SK-Mel-28 and A375 cells were incubated in the presence or absence of chaetocin for 12 h, and mitochondrial membrane potential was analyzed as described in Materials and methods. Chaetocin significantly decreased mitochondrial membrane potential of Sk-Mel-28 and A375 cells. Data represented as means ± SEM (n = 3). **P< 0.01, compared with the controls.
Fig 4.
Chaetocin treatment produces ROS and N-Acetyl Cysteine (NAC) reduces chaetocin-induced apoptotic effects in human melanoma cells.
(A-B): Chaetocin treatment resulted in ROS generation in Sk-Mel-28 (A) and A375 (B) cells, as detected by a fluorescence plate reader. Data represented as means ± SEM (n = 3). **P< 0.01, compared with controls. (C-D): NAC pre-treatment reduced chaetocin-induced ROS generation in Sk-Mel-28 (C) and A375 (D) cells. (E-F) NAC pre-treatment attenuated chaetocin-induced apoptosis in Sk-Mel-28 (E) and A375 (F) cells. Data represented as means ± SEM (n = 3). **P< 0.01.
Fig 5.
The effects of chaetocin treatment on the expression of Nrf2, SOD2 and catalase.
(A-B) The cells were treated with 0, 5 and 10 μM chaetocin for 4 and 12 h, and the protein levels of Nrf2, SOD2, and catalase from Sk-Mel-28 (A) and A375 cells (B) were evaluated Western blotting. The results of Western blotting were scanned and analyzed by NIH image J 3.0. The protein levels of Nrf2, SOD2 and catalase were quantified by densitometric ratio of targeted protein/β-actin. Data represented as means ± SEM (n = 3). *P< 0.05 and **P< 0.01, compared with the controls. SOD2: Superoxide dismutase 2.
Fig 6.
The effects of chaetocin treatment on cytochrome c release and Bax and Bcl-2 expression in melanoma cells.
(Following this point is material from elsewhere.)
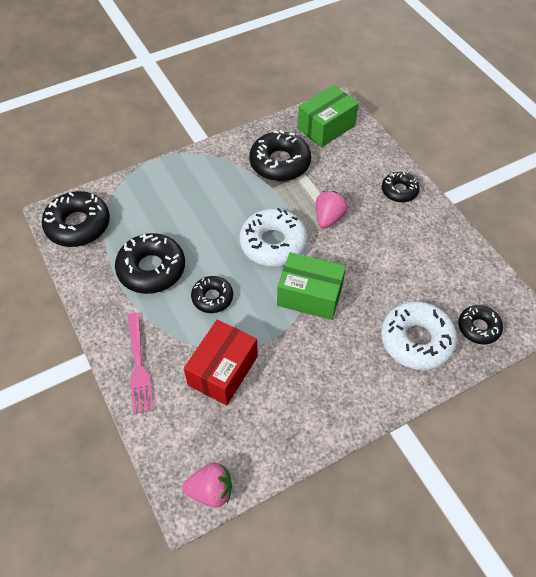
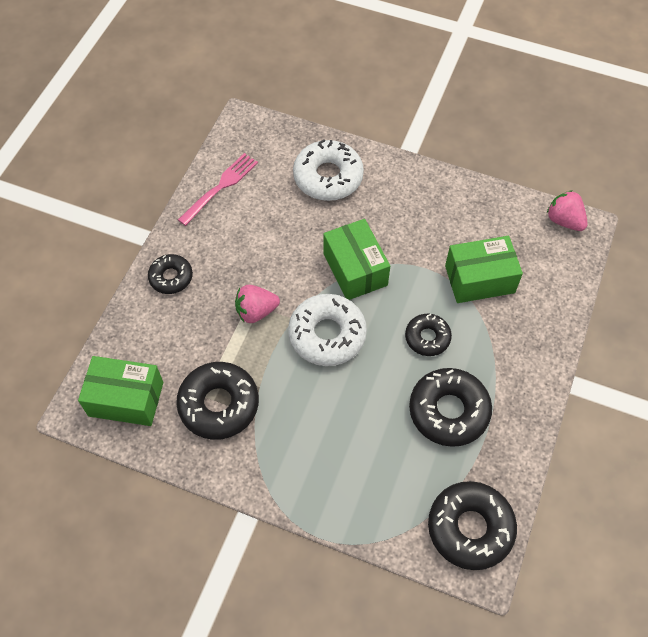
camera: 130 degrees left, 5 degrees up
(139, 366) = (537, 339): pink fork -> pink fork (220, 187)
(223, 370) = (479, 279): red box -> green box
(478, 328) = (279, 147): black donut -> none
(A) The cells were treated with 0, 5 and 10 μM chaetocin for 48 h, and the protein expression of cytochrome c, Bax and Bcl-2 in Sk-Mel-28 and A375 cells was analyzed with Western blotting. (B) Pre-treatment with N-acetyl cysteine (NAC) counteracted the chaetocin-mediated effects on the protein expression of cytochrome c, Bax and Bcl-2 in the cells. (C-D) The protein levels of cytochrome c, Bax and Bcl-2 were quantified by densitometric ratio of targeted protein/β-actin. Data represented as means ± SEM (n = 3). *P< 0.05 and **P< 0.01, compared with the controls; ##P< 0.01, compared with 10μM chaetocin.
Fig 7.
The effects of chaetocin treatment on the expression level of caspase-9/-3.
Sk-Mel-28 and A375 cells were treated with 0, 5 and 10 μM chaetocin for 48 h, and cellular lysates were then prepared and subjected to SDS-PAGE analysis. (A): Representative western blot images for procaspase-9, cleaved caspase-9, procaspase-3, and cleaved caspase-3. (B-C): The relative protein levels of procaspase-9, cleaved caspase-9, procaspase-3, and cleaved caspase-3 in Sk-Mel-28 (B) and A375 (C) cells were quantified by densitometry. The data are represented as means ± SEM (n = 3). *P< 0.05 and **P< 0.01, compared with the controls.
Fig 8.
Chaetocin treatment elevates the activities of caspase-9 and caspase-3.
(A-B): Sk-Mel-28 and A375 cells were treated with 0, 5 and 10 μM chaetocin for 48 h, and their caspase-9 and caspase-3 activities were measured as described in Materials and methods. Data represented as means ± SEM (n = 3). *P< 0.05 and **P< 0.01, compared with the controls.
Fig 9.
Chaetocin inhibits tumor growth in xenografts.
Mice xenografted with Sk-Mel-28 and A375 cells were intraperitoneally injected with chaetocin (2 mg/kg/day) for 20 days when the tumor volume reached 100 ± 10 mm3 (on 12th days of cell inoculations). (A-B): Tumor volume was assessed every 4 days, and average tumor weight was determined after the mice were sacrificed at the end of treatment. *P< 0.05 and **P< 0.01 vs controls, n = 6/group. (C): Immunohistochemical staining was used to detect PCNA expression (dark brown) in the xenograft sections. Original magnification: 200 ×. (D): TUNEL assay was used to evaluate cellular apoptosis (green) in Sk-Mel-28 and A375 xenografts from control (saline) and chaetocin treated mice. Original magnification: 200 ×. (E): Western blot analysis of the protein expression levels of active caspase-9/-3 (cleaved caspase-9/-3), Bax and Bcl-2 in the tumor lysates of control and chaetocin-treated mice. (F): Quantification of cleaved caspase-9/-3, Bax and Bcl-2 protein levels in tumor the lysates of control and chaetocin-treated mice. *P< 0.05 and **P< 0.01 vs controls, n = 6/group.